1 g of a non-volatile non-electrolyte solute is dissolved in 100 g of two different solvents A and B whose ebullioscopic constants are in the ratio of 1:5. The ratio of the elevation in their boiling points, $$\frac{\Delta T_{bA}}{\Delta T_{bB}}$$, is:
(assuming they have the same molar mass)

We recall the colligative-property relation for boiling-point elevation:

$$\Delta T_b = K_b \, m$$

where $$\Delta T_b$$ is the rise in boiling point, $$K_b$$ is the ebullioscopic (boiling-point elevation) constant of the solvent, and $$m$$ is the molality of the solution.
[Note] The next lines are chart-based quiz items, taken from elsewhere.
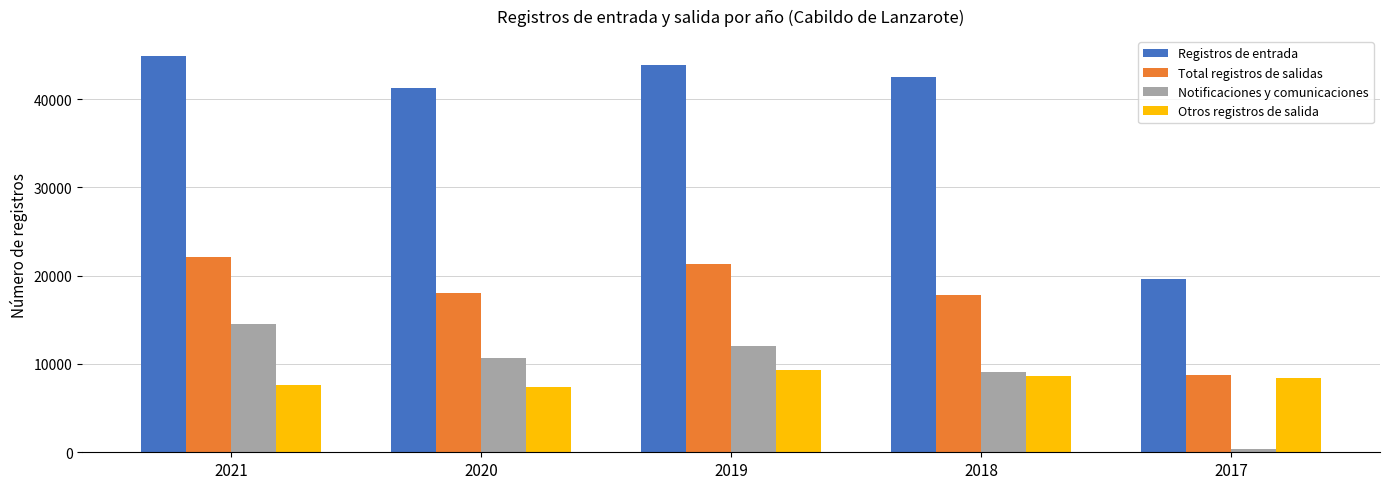

What is the approximate value of Registros de entrada at 2018, to the nearest 100?

42500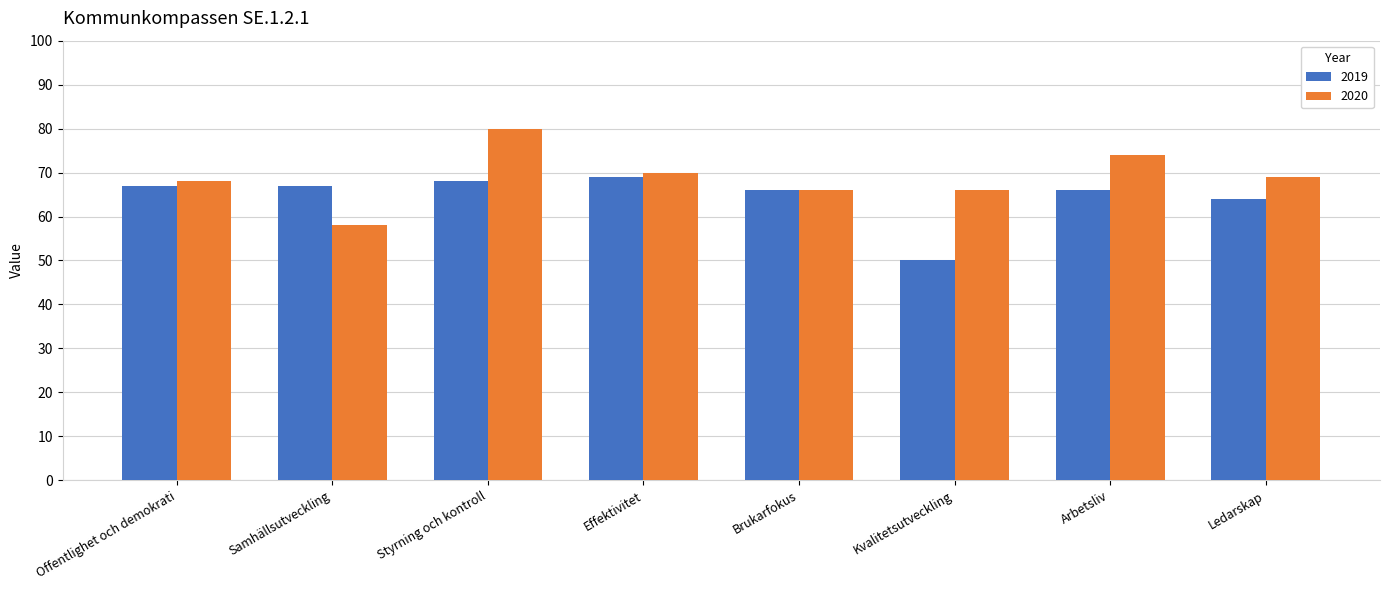

Where does the 2020 series first go above 69?

Styrning och kontroll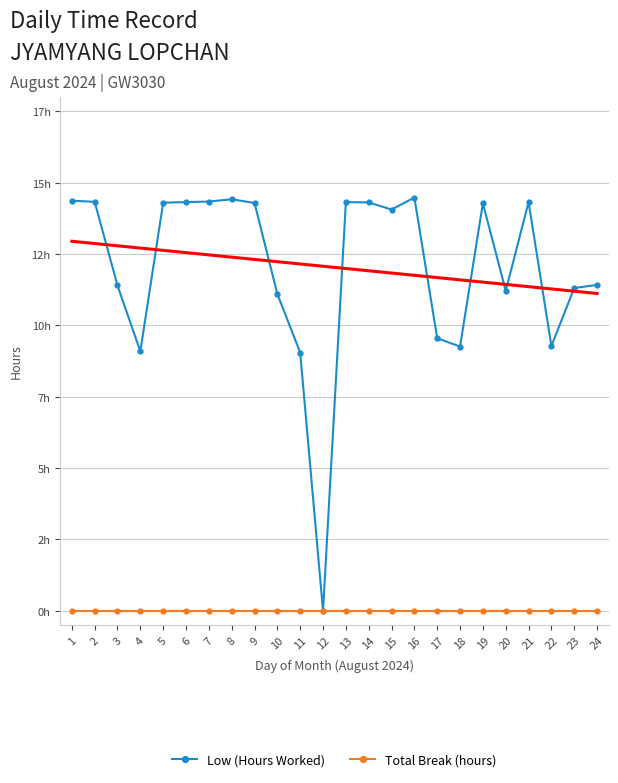

What are all the series names shown in the legend?

Low (Hours Worked), Total Break (hours)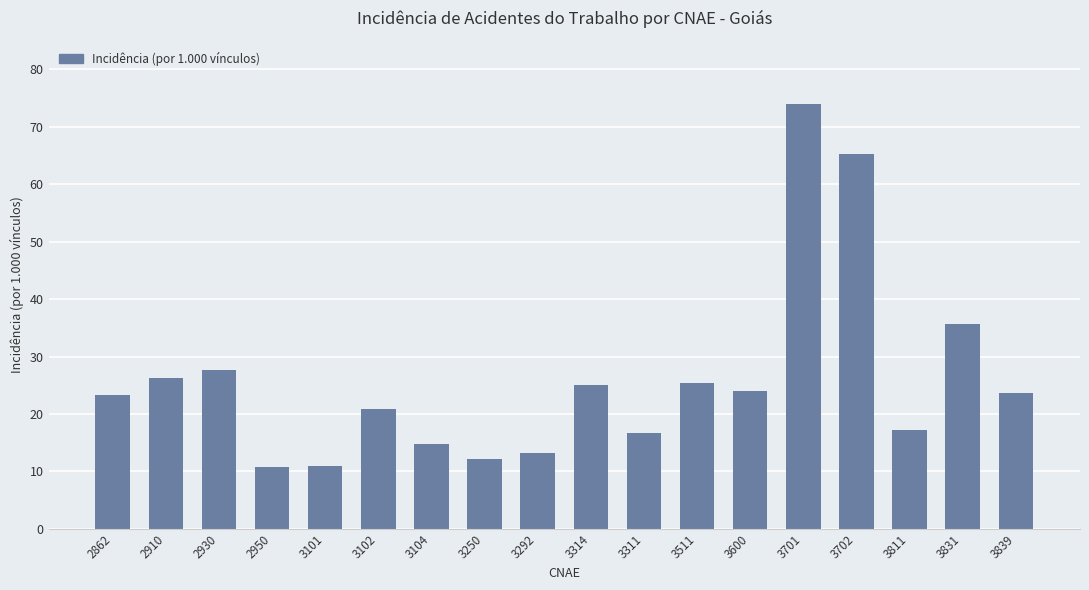

Count the number of data series in this chart.

1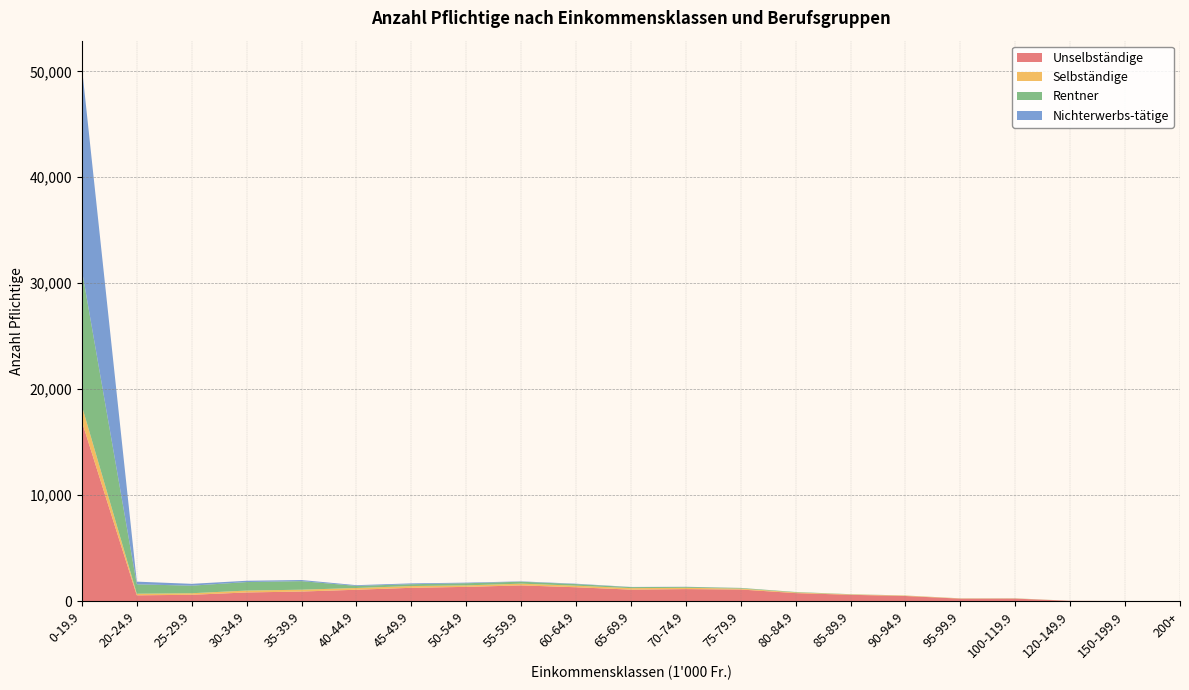

Reading left to right, transcribe all the data shown in this chart.

Unselbständige: 16931	537	588	808	894	1064	1247	1335	1474	1299	1074	1125	1086	747	587	473	223	226	18	1	1
Selbständige: 1473	151	146	179	175	166	166	142	165	149	143	122	88	63	38	41	22	19	3	0	0
Rentner: 12828	887	715	803	808	195	173	200	184	148	95	84	59	41	18	9	7	10	1	1	0
Nichterwerbs-tätige: 19143	254	173	122	106	71	79	58	32	38	17	14	6	1	1	0	1	2	0	1	0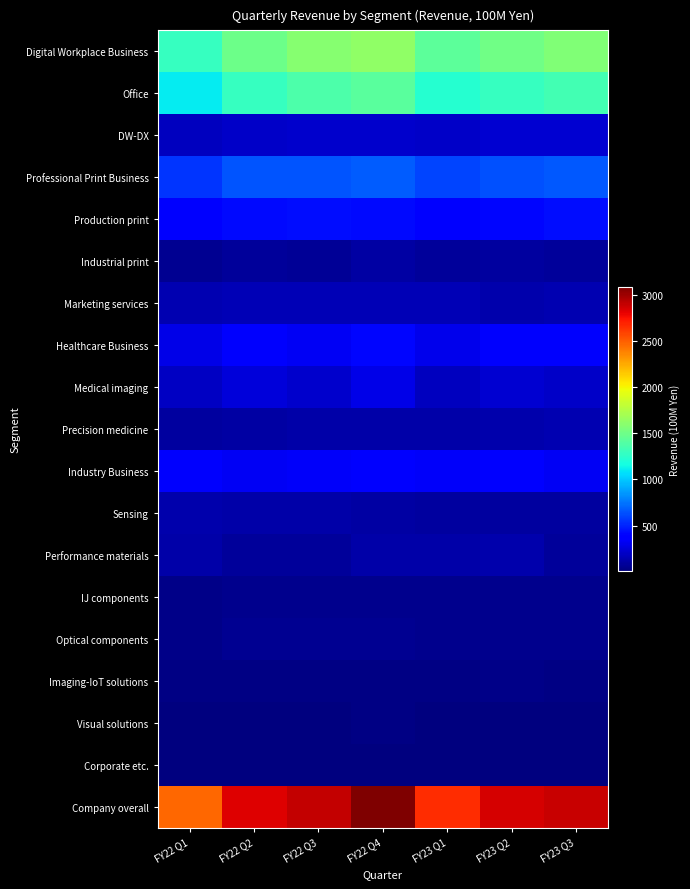

Reading right to left, list all the values displayed in this chart.

Digital Workplace Business: FY23 Q3=1561	FY23 Q2=1512	FY23 Q1=1433	FY22 Q4=1631	FY22 Q3=1587	FY22 Q2=1496	FY22 Q1=1289
Office: FY23 Q3=1332	FY23 Q2=1291	FY23 Q1=1226	FY22 Q4=1416	FY22 Q3=1377	FY22 Q2=1290	FY22 Q1=1109
DW-DX: FY23 Q3=228	FY23 Q2=221	FY23 Q1=207	FY22 Q4=216	FY22 Q3=209	FY22 Q2=206	FY22 Q1=180
Professional Print Business: FY23 Q3=657	FY23 Q2=638	FY23 Q1=602	FY22 Q4=677	FY22 Q3=651	FY22 Q2=648	FY22 Q1=551
Production print: FY23 Q3=435	FY23 Q2=410	FY23 Q1=377	FY22 Q4=419	FY22 Q3=429	FY22 Q2=417	FY22 Q1=355
Industrial print: FY23 Q3=86	FY23 Q2=94	FY23 Q1=77	FY22 Q4=110	FY22 Q3=72	FY22 Q2=82	FY22 Q1=60
Marketing services: FY23 Q3=136	FY23 Q2=134	FY23 Q1=148	FY22 Q4=148	FY22 Q3=151	FY22 Q2=149	FY22 Q1=136
Healthcare Business: FY23 Q3=347	FY23 Q2=345	FY23 Q1=293	FY22 Q4=409	FY22 Q3=329	FY22 Q2=353	FY22 Q1=287
Medical imaging: FY23 Q3=204	FY23 Q2=221	FY23 Q1=180	FY22 Q4=291	FY22 Q3=213	FY22 Q2=250	FY22 Q1=191
Precision medicine: FY23 Q3=143	FY23 Q2=124	FY23 Q1=113	FY22 Q4=118	FY22 Q3=116	FY22 Q2=103	FY22 Q1=95
Industry Business: FY23 Q3=322	FY23 Q2=362	FY23 Q1=332	FY22 Q4=366	FY22 Q3=331	FY22 Q2=325	FY22 Q1=349
Sensing: FY23 Q3=99	FY23 Q2=98	FY23 Q1=91	FY22 Q4=108	FY22 Q3=113	FY22 Q2=114	FY22 Q1=135
Performance materials: FY23 Q3=85	FY23 Q2=128	FY23 Q1=114	FY22 Q4=116	FY22 Q3=83	FY22 Q2=80	FY22 Q1=113
IJ components: FY23 Q3=49	FY23 Q2=47	FY23 Q1=45	FY22 Q4=45	FY22 Q3=47	FY22 Q2=42	FY22 Q1=37
Optical components: FY23 Q3=51	FY23 Q2=48	FY23 Q1=47	FY22 Q4=53	FY22 Q3=54	FY22 Q2=54	FY22 Q1=36
Imaging-IoT solutions: FY23 Q3=27	FY23 Q2=31	FY23 Q1=27	FY22 Q4=27	FY22 Q3=26	FY22 Q2=25	FY22 Q1=19
Visual solutions: FY23 Q3=11	FY23 Q2=10	FY23 Q1=8	FY22 Q4=18	FY22 Q3=9	FY22 Q2=9	FY22 Q1=8
Corporate etc.: FY23 Q3=5	FY23 Q2=6	FY23 Q1=4	FY22 Q4=10	FY22 Q3=5	FY22 Q2=7	FY22 Q1=3
Company overall: FY23 Q3=2892	FY23 Q2=2864	FY23 Q1=2664	FY22 Q4=3094	FY22 Q3=2903	FY22 Q2=2829	FY22 Q1=2478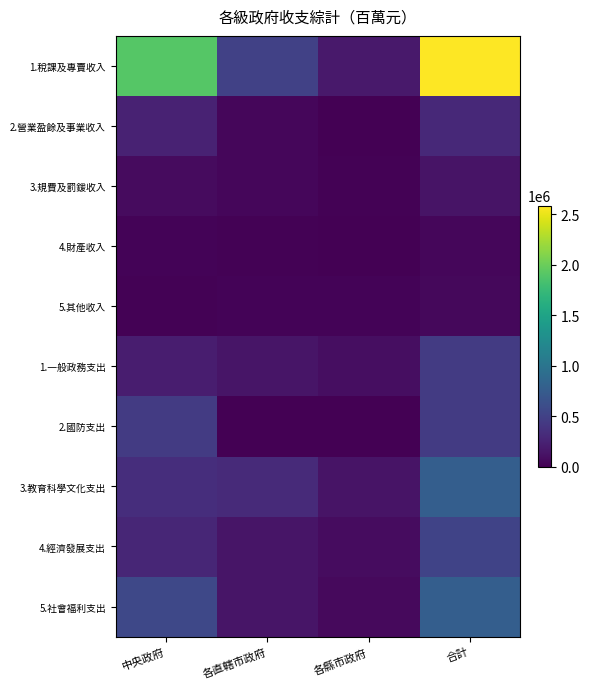

At 中央政府, list the series in order from smallest to largest.

5.其他收入, 4.財產收入, 3.規費及罰鍰收入, 1.一般政務支出, 2.營業盈餘及事業收入, 4.經濟發展支出, 3.教育科學文化支出, 2.國防支出, 5.社會福利支出, 1.稅課及專賣收入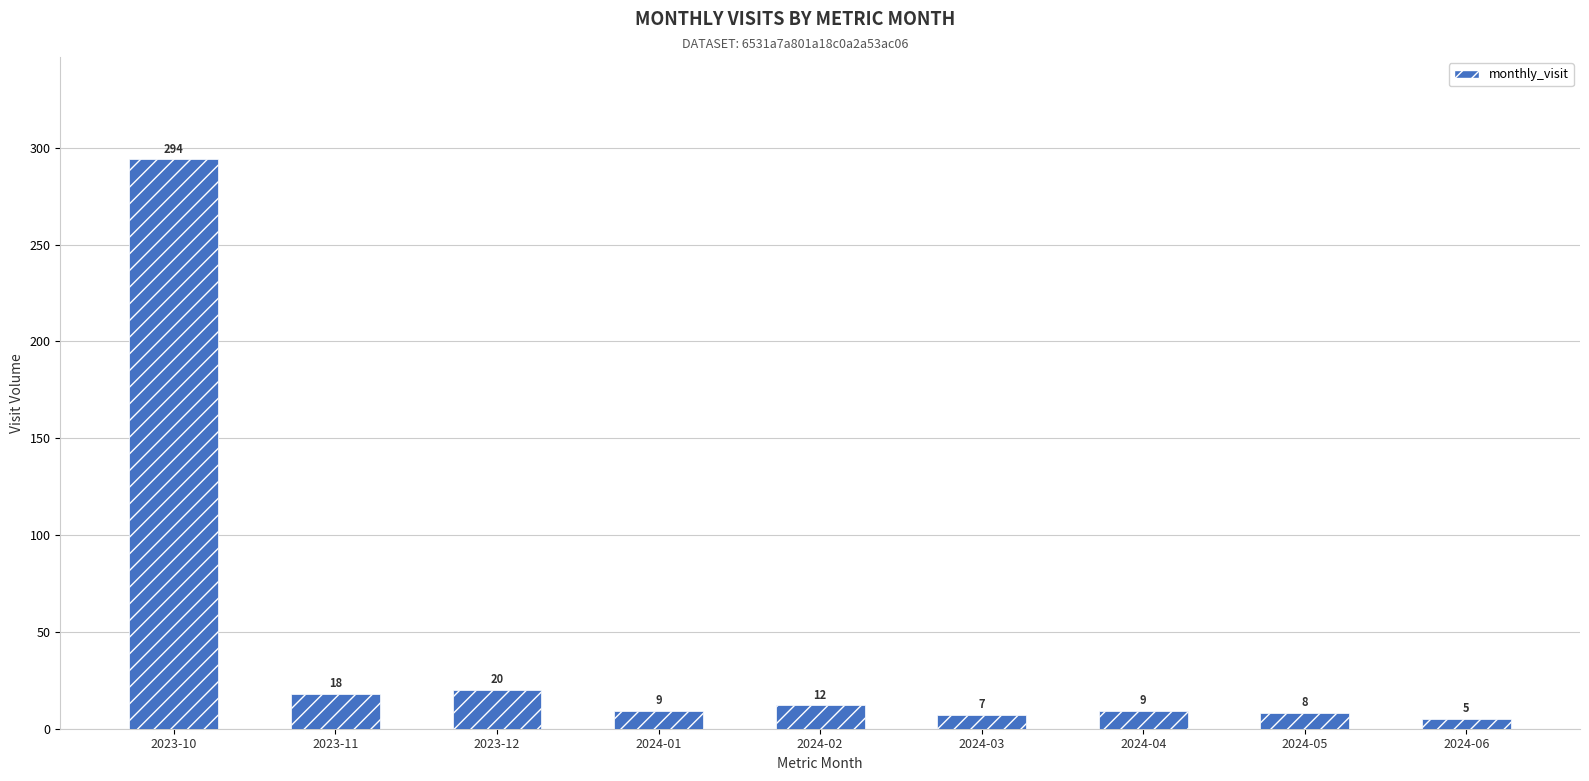

Which category has the highest value across all series?

2023-10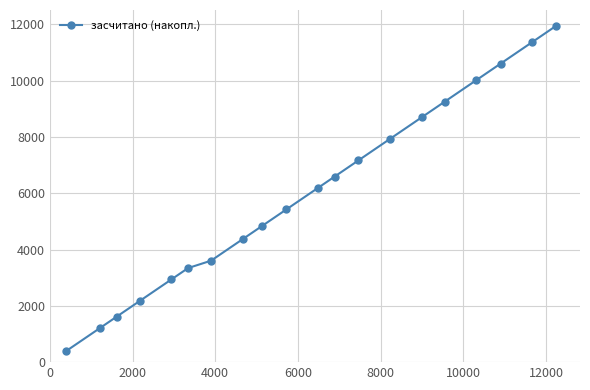

Count the number of data series in this chart.

1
For each solvent we dissolve the same mass of solute, namely $$1\ \text{g}$$. The mass of each solvent taken is $$100\ \text{g} = 0.1\ \text{kg}$$. If the molar mass of the solute is $$M\ (\text{g mol}^{-1})$$, its number of moles is

$$n = \frac{\text{mass of solute}}{\text{molar mass}} = \frac{1}{M}\ \text{mol}.$$

Hence the molality of either solution is

$$m = \frac{n}{\text{kilograms of solvent}}=\frac{\dfrac{1}{M}}{0.1}= \frac{10}{M}\ \text{mol kg}^{-1}.$$

Because the same amounts are used, the molality $$m$$ is identical for solvents A and B.

Let $$K_{bA}$$ and $$K_{bB}$$ be the ebullioscopic constants of solvents A and B, respectively. We are told that their ratio is

$$\frac{K_{bA}}{K_{bB}} = \frac{1}{5}.$$

Now the boiling-point elevations are

$$\Delta T_{bA}=K_{bA}\,m \quad\text{and}\quad \Delta T_{bB}=K_{bB}\,m.$$

Taking their ratio gives

$$\frac{\Delta T_{bA}}{\Delta T_{bB}} = \frac{K_{bA}\,m}{K_{bB}\,m}= \frac{K_{bA}}{K_{bB}} = \frac{1}{5}.$$

Thus the elevation in boiling point for solvent A is one-fifth that for solvent B, so the required ratio is

$$\frac{\Delta T_{bA}}{\Delta T_{bB}} = 1:5.$$

Hence, the correct answer is Option B.